The board of the $52 billion Pennsylvania Public School Employees Retirement System (PSERS) voted to approve three new debt fund commitments at a meeting on 11 June. The pension plan is investing $200 million in the Cerberus Institutional Partners VI fund, $300 million in the Cerberus PSERS Levered Loan Opportunities Fund and $250 million in the Sankaty Credit Opportunities VI fund.
The Cerberus Institutional Partners vehicle invests in the private equity of operationally challenged companies, non-core/non-performing divisions of subsidiaries and business in liquidation. It also invests in distressed securities and assets including non-performing loans, residential and commercial mortgage securities and assets, corporate debt and structured loans, according to the pension plan’s meeting documents. The fund is being raised with a hard cap of $4 billion and will build a portfolio of 100 to 200 investments. “Cerberus anticipates compelling investment opportunities during the fund’s investment period (four years) in areas where Cerberus has considerable expertise, particularly in European NPLs, private equity and mortgage related investments. Furthermore, other investments and strategies may become attractive in the short term or in the longer term on an opportunistic basis, such as corporate distressed debt. As such, the fund’s multi-strategy approach should provide Cerberus with flexibility to pursue these additional investments that may become attractive during the fund’s investment period,” said a presentation to the board from Charles Spiller, PSERS’ managing director of private markets and real estate.

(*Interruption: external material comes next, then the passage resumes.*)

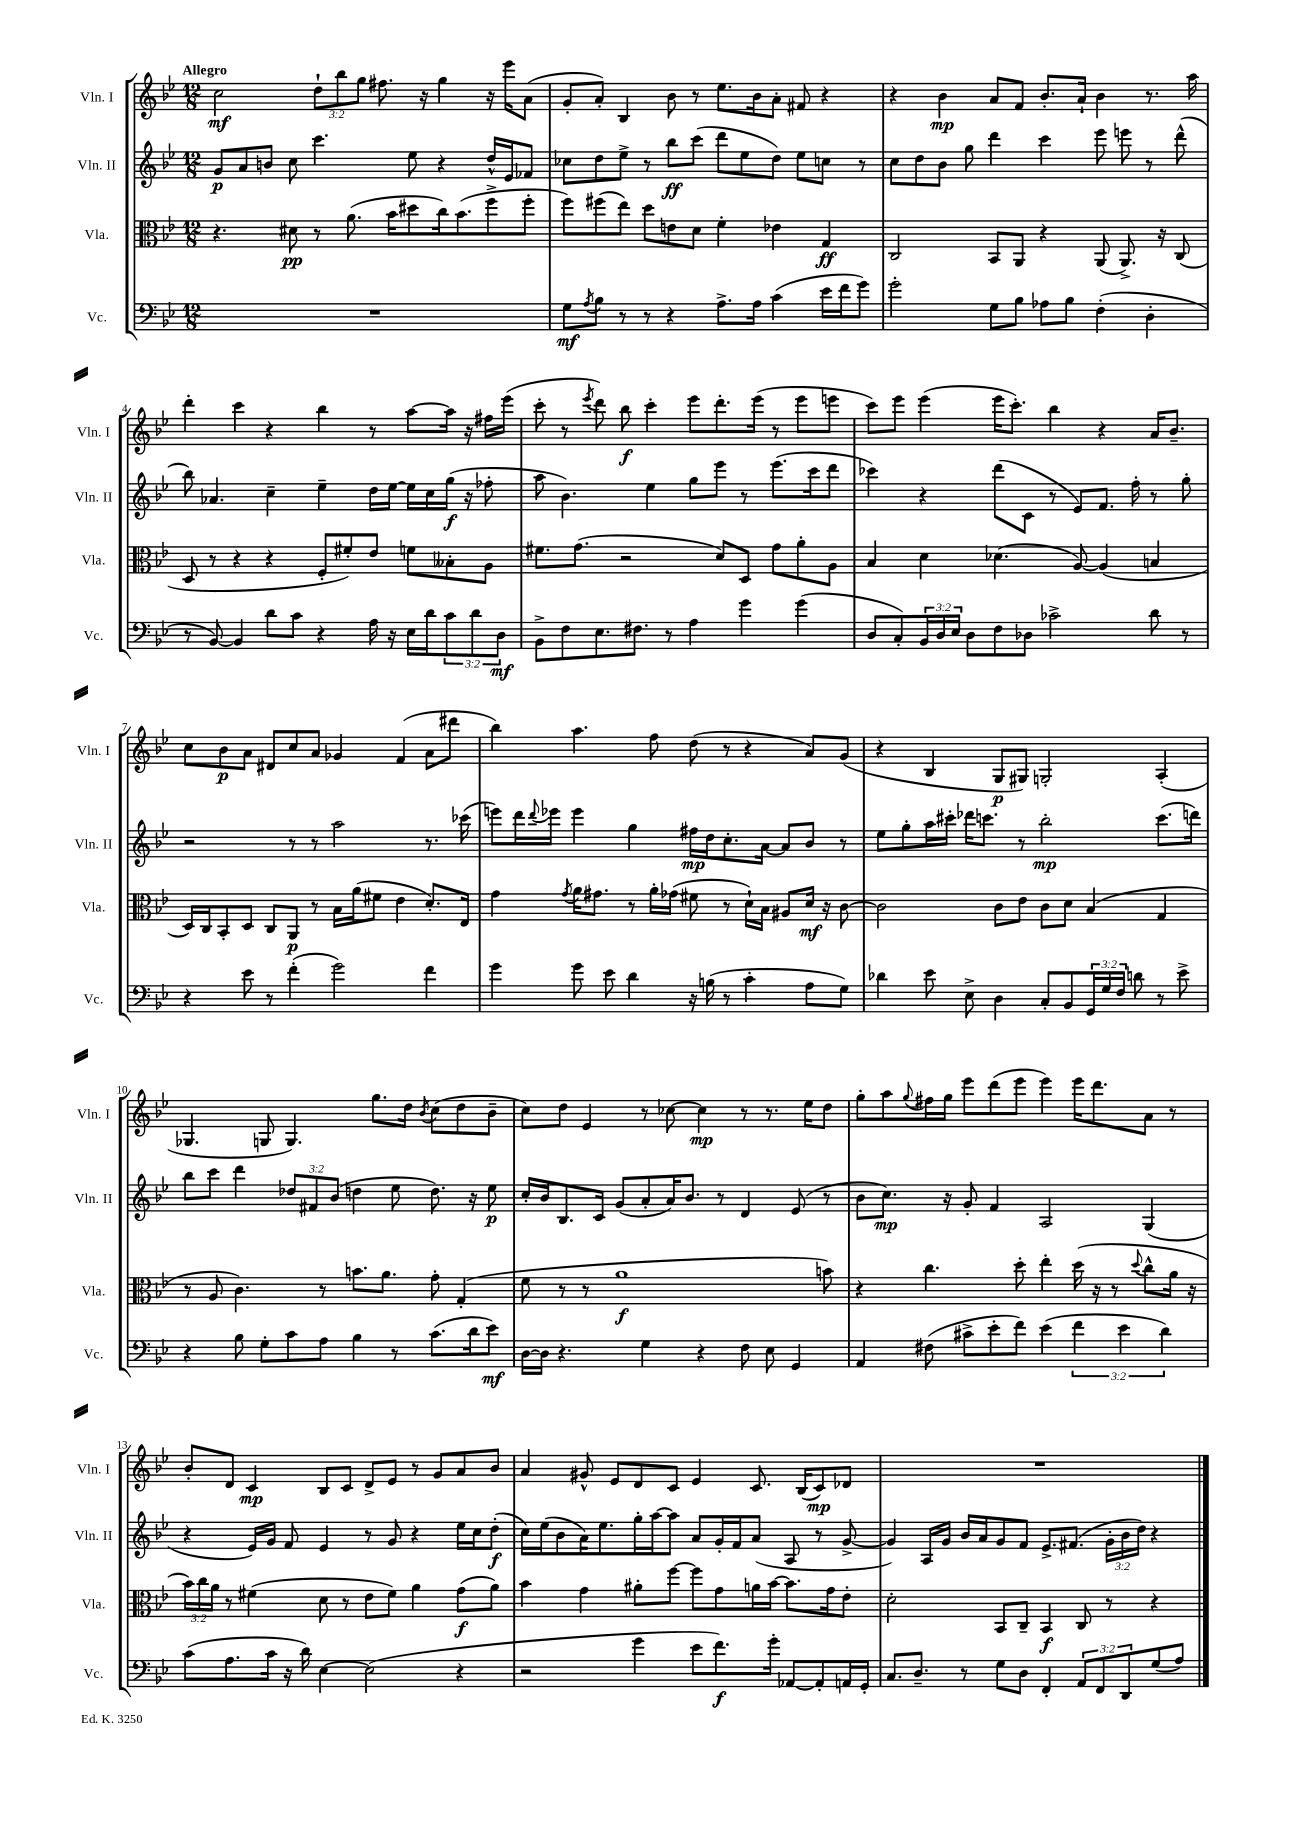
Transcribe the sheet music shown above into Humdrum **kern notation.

PSERS’ other Cerberus investment was also recommended to the board by Spiller and the pension’s private markets consultant Portfolio Advisors. The levered loan opportunity fund comes from the Cerberus Business Finance (CBF) platform that was established in 1995 to lend to US mid-market companies. The Pennsylvania Schools investment is a separate account where PSERS will invest pro-rata alongside CBF’s active loan vehicles through a separate “fund-of-one” account, the documents said. “The focus will be on direct lending, through controlling origination and issuance of senior secured loans to established US mid-market companies,” the documents said. The presentation described the market opportunity as demand being high for mid-market debt solutions, while supply from traditional lenders, such as banks, having diminished since the financial crisis due to regulatory pressures. The account will target 11-13 percent net return through leading origination, management and servicing for senior secured floating rate loans to North American mid-market companies.

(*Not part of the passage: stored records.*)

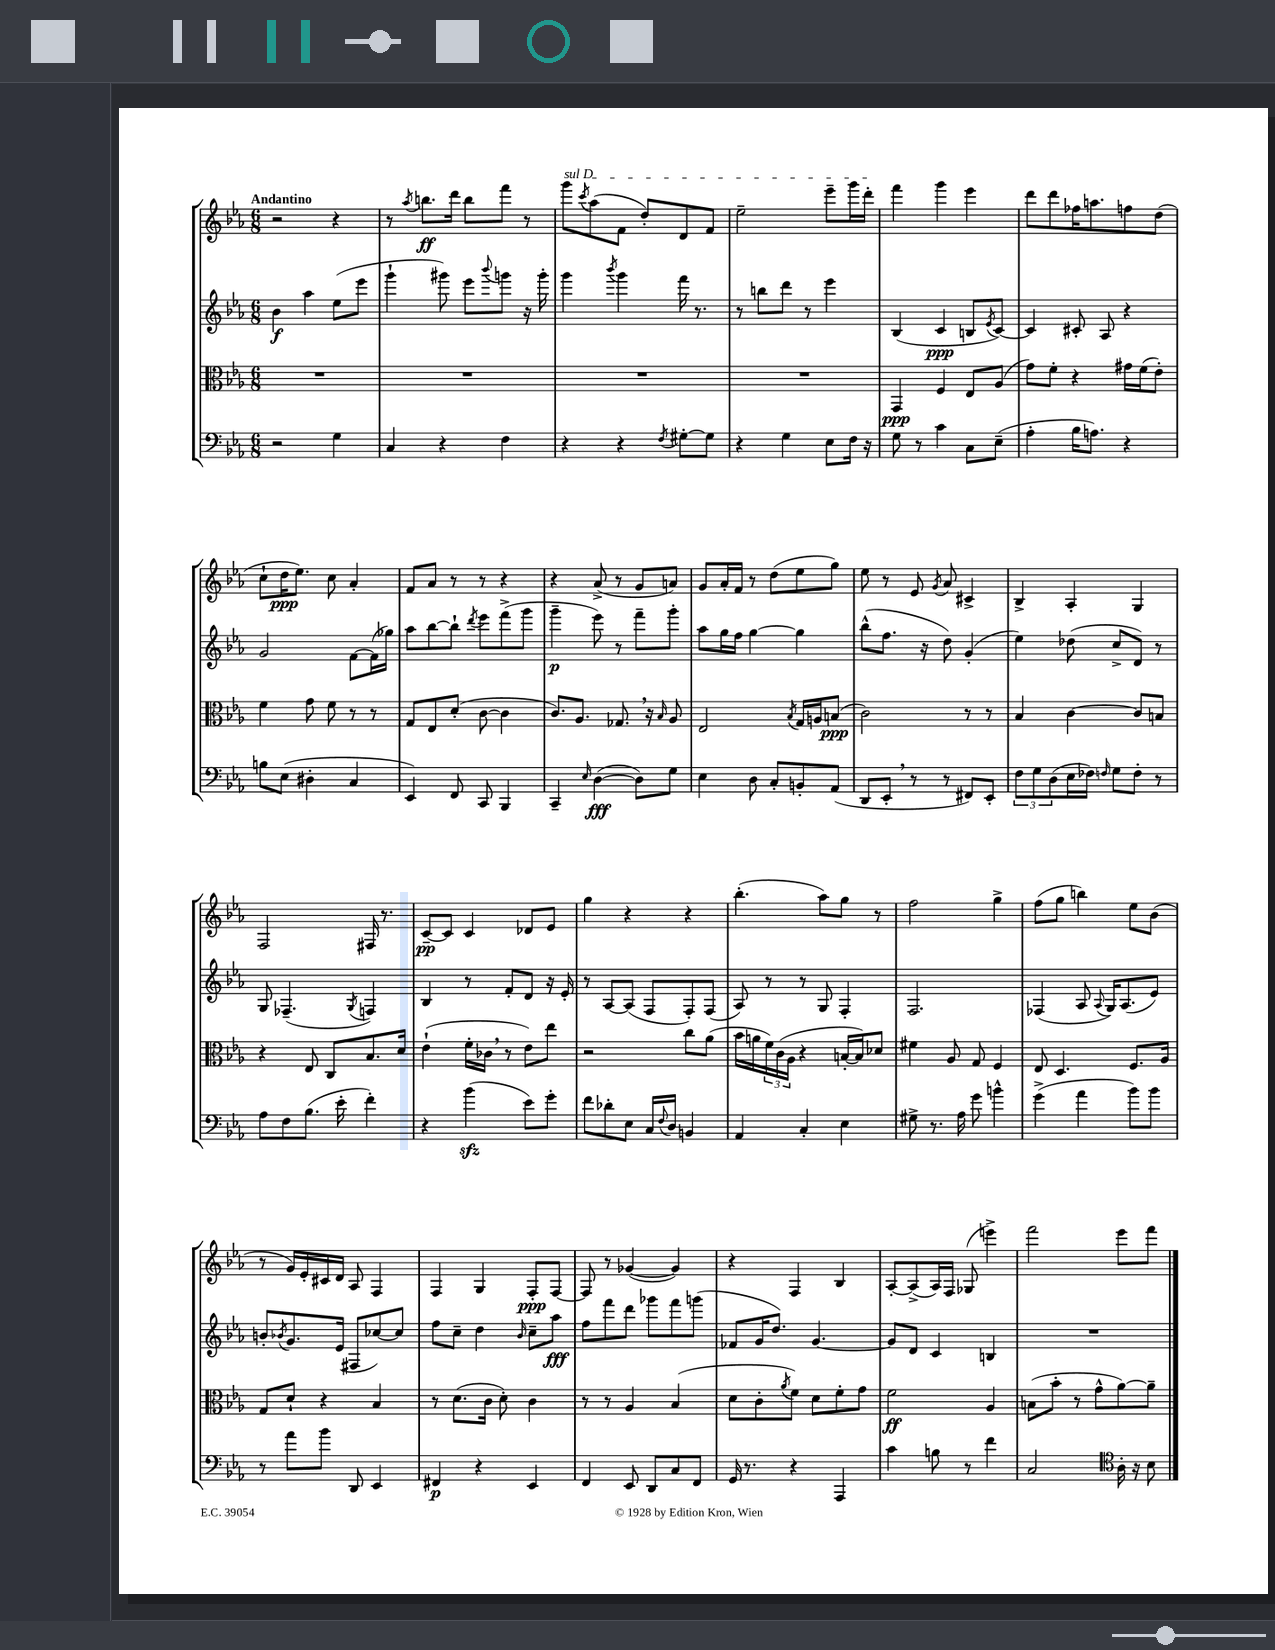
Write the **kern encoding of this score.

**kern	**dynam	**kern	**dynam	**kern	**dynam	**kern	**dynam
*part4	*part4	*part3	*part3	*part2	*part2	*part1	*part1
*staff4	*staff4	*staff3	*staff3	*staff2	*staff2	*staff1	*staff1
*clefF4	*	*clefC3	*	*clefG2	*	*clefG2	*
*k[b-e-a-]	*	*k[b-e-a-]	*	*k[b-e-a-]	*	*k[b-e-a-]	*
*M6/8	*	*M6/8	*	*M6/8	*	*M6/8	*
=1	=1	=1	=1	=1	=1	=1	=1
!	!	!	!	!	!	!LO:TX:a:B:t=Andantino	!
2r	.	2.r	.	4b-\	f	2r	.
.	.	.	.	4aa-\	.	.	.
4G\	.	.	.	(8ee-\L	.	4r	.
.	.	.	.	8eee-\J	.	.	.
=2	=2	=2	=2	=2	=2	=2	=2
4C/	.	2.r	.	4ggg`\	.	8r	.
.	.	.	.	.	.	8qaa-/	.
.	.	.	.	.	.	8.bbn\L	ff
4r	.	.	.	8ggg#X\)	.	.	.
.	.	.	.	.	.	16ddd\Jk	.
.	.	.	.	8eee-\L	.	8bb\L	.
.	.	.	.	8qqbbb-/	.	.	.
4F\	.	.	.	8gggn\J	.	8fff\J	.
.	.	.	.	16r	.	8r	.
.	.	.	.	16ggg'\	.	.	.
=3	=3	=3	=3	=3	=3	=3	=3
!	!	!	!	!	!	!LO:TX:a:i:t=sul D	!
4r	.	2.r	.	4ggg\	.	8ggg\L	.
.	.	.	.	.	.	8qccc/	.
.	.	.	.	.	.	(8aa-\	.
.	.	.	.	8qbbb-/	.	.	.
4r	.	.	.	4ggg\	.	8f\J	.
.	.	.	.	.	.	8dd'/L)	.
8qF/	.	.	.	.	.	.	.
[8G#X'\L	.	.	.	16fff\	.	8d/	.
.	.	.	.	8.r	.	.	.
8G#\J]	.	.	.	.	.	8f/J	.
=4	=4	=4	=4	=4	=4	=4	=4
4r	.	2.r	.	8r	.	2ee-~\	.
.	.	.	.	8bbn\L	.	.	.
4G\	.	.	.	8ddd\J	.	.	.
.	.	.	.	8r	.	.	.
8E-\L	.	.	.	4eee-\	.	8eee-~\L	.
16F\Jk	.	.	.	.	.	16ggg\L	.
16r	.	.	.	.	.	16ddd'\JJ	.
=5	=5	=5	=5	=5	=5	=5	=5
8G\	.	4GG/	ppp	(4B-/	.	4fff\	.
8r	.	.	.	.	.	.	.
4c\	.	4F/	.	4c/	ppp	4ggg\	.
8C\L	.	8E-/L	.	8Bn/L	.	4eee-\	.
.	.	.	.	8qe-/	.	.	.
(8E-~\J	.	(8A-/J	.	[8c/J)	.	.	.
=6	=6	=6	=6	=6	=6	=6	=6
4A-'\	.	8g\L)	.	4c/]	.	8ddd\L	.
.	.	8f'\J	.	.	.	8ddd\	.
16B-\KL	.	4r	.	8c#X'/	.	16ff-X\K	.
8.An\J)	.	.	.	.	.	8.aan\	.
.	.	.	.	8A-/	.	.	.
4r	.	16g#X\LL	.	4r	.	8ffn\	.
.	.	(16f\J	.	.	.	.	.
.	.	8e-'\J)	.	.	.	(8dd\J	.
!!LO:LB:g=z
=7	=7	=7	=7	=7	=7	=7	=7
8Bn\L	.	4f\	.	2g/	.	8cc`\L	.
(8E-\J	.	.	.	.	.	16dd\K	ppp
.	.	.	.	.	.	8.ee-\J)	.
4D#X'\	.	8g\	.	.	.	.	.
.	.	8f\	.	.	.	8cc\	.
4C/	.	8r	.	[8f\L	.	4a-'/	.
.	.	8r	.	(16f\L]	.	.	.
.	.	.	.	16gg-X\JJ)	.	.	.
=8	=8	=8	=8	=8	=8	=8	=8
4EE-/)	.	8G/L	.	8aa-\L	.	8f/L	.
.	.	8E-/	.	[8bb-\	.	8a-/J	.
8FF/	.	(8d'/J	.	8bb-`\J]	.	8r	.
.	.	.	.	8qddd/	.	.	.
8CC/	.	[8c\	.	8eee-\L	.	8r	.
4BBB-/	.	4c\]	.	(8fff^\	.	4r	.
.	.	.	.	8ggg\J	.	.	.
=9	=9	=9	=9	=9	=9	=9	=9
4CC~/	.	8.c/L)	.	4ggg~\	p	4r	.
.	.	8.A-/J	.	.	.	.	.
16qqE-/	.	.	.	.	.	.	.
([4D\	fff	.	.	8eee-\)	.	(8a-^/	.
.	.	8.G-X,/	.	8r	.	8r	.
8D\L])	.	.	.	8fff~\L	.	8g/L	.
.	.	16r	.	.	.	.	.
.	.	16qqB-/	.	.	.	.	.
8G\J	.	8A-/	.	8ggg'\J	.	8an/J)	.
=10	=10	=10	=10	=10	=10	=10	=10
4E-\	.	2E-/	.	8aa-\L	.	8g/L	.
.	.	.	.	16gg\L	.	16a-'/L	.
.	.	.	.	16ff\JJ	.	16f/JJ	.
8D\	.	.	.	[4gg\	.	8r	.
8C'/L	.	.	.	.	.	(8dd\L	.
.	.	8qB-/	.	.	.	.	.
8BBn'/	.	16G/LL	.	4gg\]	.	8ee-\	.
.	.	16An/J	.	.	.	.	.
(8AA-/J	.	(8Bn/J	ppp	.	.	8gg\J)	.
=11	=11	=11	=11	=11	=11	=11	=11
8DD/L	.	2c\)	.	(8bb-^^\L	.	8ee-\	.
8EE-',/J	.	.	.	8.ff\J	.	8r	.
8r	.	.	.	.	.	8e-/	.
.	.	.	.	16r	.	.	.
.	.	.	.	.	.	8qg/	.
8r	.	.	.	8dd\)	.	8a-/	.
8FF#X/L)	.	8r	.	(4g'/	.	4c#X^/	.
8EE-'/J	.	8r	.	.	.	.	.
=12	=12	=12	=12	=12	=12	=12	=12
12F\L	.	4B-/	.	4ee-\)	.	4B-^/	.
12G\	.	.	.	.	.	.	.
(12D\	.	.	.	.	.	.	.
16E-\L	.	[4c\	.	(8dd-X\	.	4A-'/	.
16F-X\JJ)	.	.	.	.	.	.	.
16qqFn/	.	.	.	.	.	.	.
8G\L	.	.	.	8cc^/L	.	.	.
8F'\J	.	8c/L]	.	8d/J)	.	4G/	.
8r	.	8Bn/J	.	8r	.	.	.
!!LO:LB:g=z
=13	=13	=13	=13	=13	=13	=13	=13
8A-\L	.	4r	.	8G/	.	2F/	.
8F\	.	.	.	(4.F-X~/	.	.	.
(8.B-\J	.	8E-/	.	.	.	.	.
.	.	8C/L	.	.	.	.	.
16e-'\	.	.	.	.	.	.	.
.	.	.	.	8qG/	.	.	.
4f'\)	.	8.B-/	.	4Fn/)	.	16F#X/	.
.	.	.	.	.	.	8.r	.
.	.	16d/Jk	.	.	.	.	.
=14	=14	=14	=14	=14	=14	=14	=14
4r	.	(4e-`\	.	4B-/	.	[8c~/L	pp
.	.	.	.	.	.	8c/J]	.
(4b-zz\	.	16f'\LL	.	8r	.	4c/	.
.	.	16c-X,\JJ	.	.	.	.	.
.	.	8r	.	8f'/L	.	.	.
8e-\L)	.	8e-\L)	.	8d/J	.	8d-X/L	.
8g'\J	.	8ee-\J	.	16r	.	8e-/J	.
.	.	.	.	16e-'/	.	.	.
=15	=15	=15	=15	=15	=15	=15	=15
8f\L	.	2r	.	8r	.	4gg\	.
8d-X'\	.	.	.	[8A-/L	.	.	.
8E-\J	.	.	.	(8A-/J]	.	4r	.
16C/LL	.	.	.	8F/L	.	.	.
8qqF/	.	.	.	.	.	.	.
16D/JJ	.	.	.	.	.	.	.
4BBn/	.	8cc\L	.	8F'/)	.	4r	.
.	.	(8a-\J	.	(8F/J	.	.	.
=16	=16	=16	=16	=16	=16	=16	=16
4AA-/	.	16b-\LL	.	8A-/)	.	(4.bb-'\	.
.	.	16an\	.	.	.	.	.
.	.	24f\)	.	8r	.	.	.
.	.	(24c\	.	.	.	.	.
.	.	24A-\JJ	.	.	.	.	.
4C'/	.	4r	.	8r	.	.	.
.	.	.	.	8G/	.	8aa-\L)	.
4E-\	.	[16Bn'/LL	.	4F'/	.	8gg\J	.
.	.	16B/J])	.	.	.	.	.
.	.	8d-X/J	.	.	.	8r	.
=17	=17	=17	=17	=17	=17	=17	=17
8G#X^\	.	4f#X\	.	2.F/	.	2ff\	.
8.r	.	.	.	.	.	.	.
.	.	8A-/	.	.	.	.	.
16A-\	.	.	.	.	.	.	.
8g\	.	8G/	.	.	.	.	.
4bn^^\	.	4F/	.	.	.	4gg^\	.
=18	=18	=18	=18	=18	=18	=18	=18
(4g^\	.	8E-/	.	(4F-X/	.	(8ff\L	.
.	.	4.D/	.	.	.	8gg\J	.
4a-\	.	.	.	8A-/	.	4bbn\)	.
.	.	.	.	8qqA-/	.	.	.
.	.	.	.	16G/KL)	.	.	.
.	.	.	.	(8.A-/	.	.	.
8b-\L)	.	8.F/L	.	.	.	8ee-\L	.
8b-\J	.	.	.	8e-/J)	.	(8b-\J	.
.	.	16A-/Jk	.	.	.	.	.
!!LO:LB:g=z
=19	=19	=19	=19	=19	=19	=19	=19
8r	.	8G/L	.	8bn'/L	.	8r	.
.	.	.	.	8qb-X/	.	.	.
8a-\L	.	8d`/J	.	8.g/	.	16g/LL)	.
.	.	.	.	.	.	16e-'/	.
8b-\J	.	4r	.	.	.	16c#X/	.
.	.	.	.	(16e-/Jk	.	16d/JJ	.
8DD/	.	.	.	8F#X/L	.	8A-/	.
4EE-/	.	4B-/	.	[8cc-X/)	.	4F/	.
.	.	.	.	8cc-/J]	.	.	.
=20	=20	=20	=20	=20	=20	=20	=20
4FF#X/	p	8r	.	8ff\L	.	4F/	.
.	.	(8.d\L	.	8cc~\J	.	.	.
4r	.	.	.	4dd\	.	4G/	.
.	.	16c\Jk	.	.	.	.	.
.	.	8d'\)	.	.	.	.	.
.	.	.	.	16qqb-/	.	.	.
4EE-/	.	4c\	.	8cc~\L	.	8F'/L	ppp
.	.	.	.	8aa-\J	fff	[8F/J	.
=21	=21	=21	=21	=21	=21	=21	=21
4FF/	.	8r	.	8ff\L	.	8F/]	.
.	.	8r	.	8fff\	.	8r	.
8EE-/	.	4A-/	.	8ddd\J	.	([4g-X/	.
8DD/L	.	.	.	8ggg-X\L	.	.	.
8C/	.	(4B-/	.	8fff\	.	4g-/])	.
8FF/J	.	.	.	(8gggn\J	.	.	.
=22	=22	=22	=22	=22	=22	=22	=22
16GG/	.	8d\L	.	8f-X/L	.	4r	.
8.r	.	.	.	.	.	.	.
.	.	8c'\	.	16g/K	.	.	.
.	.	.	.	8.dd/J)	.	.	.
.	.	8qa-/	.	.	.	.	.
4r	.	8f\J)	.	.	.	4F/	.
.	.	8d\L	.	[4.g/	.	.	.
4AAA-/	.	8f'\	.	.	.	4B-/	.
.	.	8g\J	.	.	.	.	.
=23	=23	=23	=23	=23	=23	=23	=23
4c\	.	2f\	ff	8g/L]	.	[8A-'/L	.
.	.	.	.	8d/J	.	(8A-^/]	.
8Bn\	.	.	.	4c/	.	16A-/L)	.
.	.	.	.	.	.	16F/JJ	.
8r	.	.	.	.	.	(8G-X/	.
4f\	.	4A-/	.	4Bn/	.	4eeen^\)	.
=24	=24	=24	=24	=24	=24	=24	=24
2C/	.	(8Bn\L	.	2.r	.	2fff\	.
.	.	8b-'\J	.	.	.	.	.
.	.	8r	.	.	.	.	.
.	.	8g^^\L	.	.	.	.	.
*clefC4	*	*	*	*	*	*	*
16A-'\	.	[8a-\)	.	.	.	8eee-\L	.
16r	.	.	.	.	.	.	.
8B-\	.	8a-~\J]	.	.	.	8fff\J	.
==	==	==	==	==	==	==	==
*-	*-	*-	*-	*-	*-	*-	*-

The Sankaty Credit Opportunities VI fund is Sankaty’s latest distressed vehicle, targeting $3 billion. The fund employs an opportunistic credit strategy focused on global distressed securities and special situations. It aims to invest 50-60 percent in the US, 40-50 percent in Europe and less than 10 percent in the Asia-Pacific region. It expects to have 30-50 positions with an 18-month weighted average life. The target is $25 to $100 million invested capital per deal. It will aim for 13-17 percent net IRR. The market opportunity for this investment was described as “the default cycle picking up as a result of record setting credit issuance, new regulations forcing asset sales and curtailing new lending, several large industries facing secular challenges, including energy, retail, metals/mining, media and shipping. And the global economy being in flux driven by growth concerns in Europe and the emerging markets.” The recommendation was made to the board by James Del Gaudio, senior investment professional at PSERS, and Portfolio Advisors.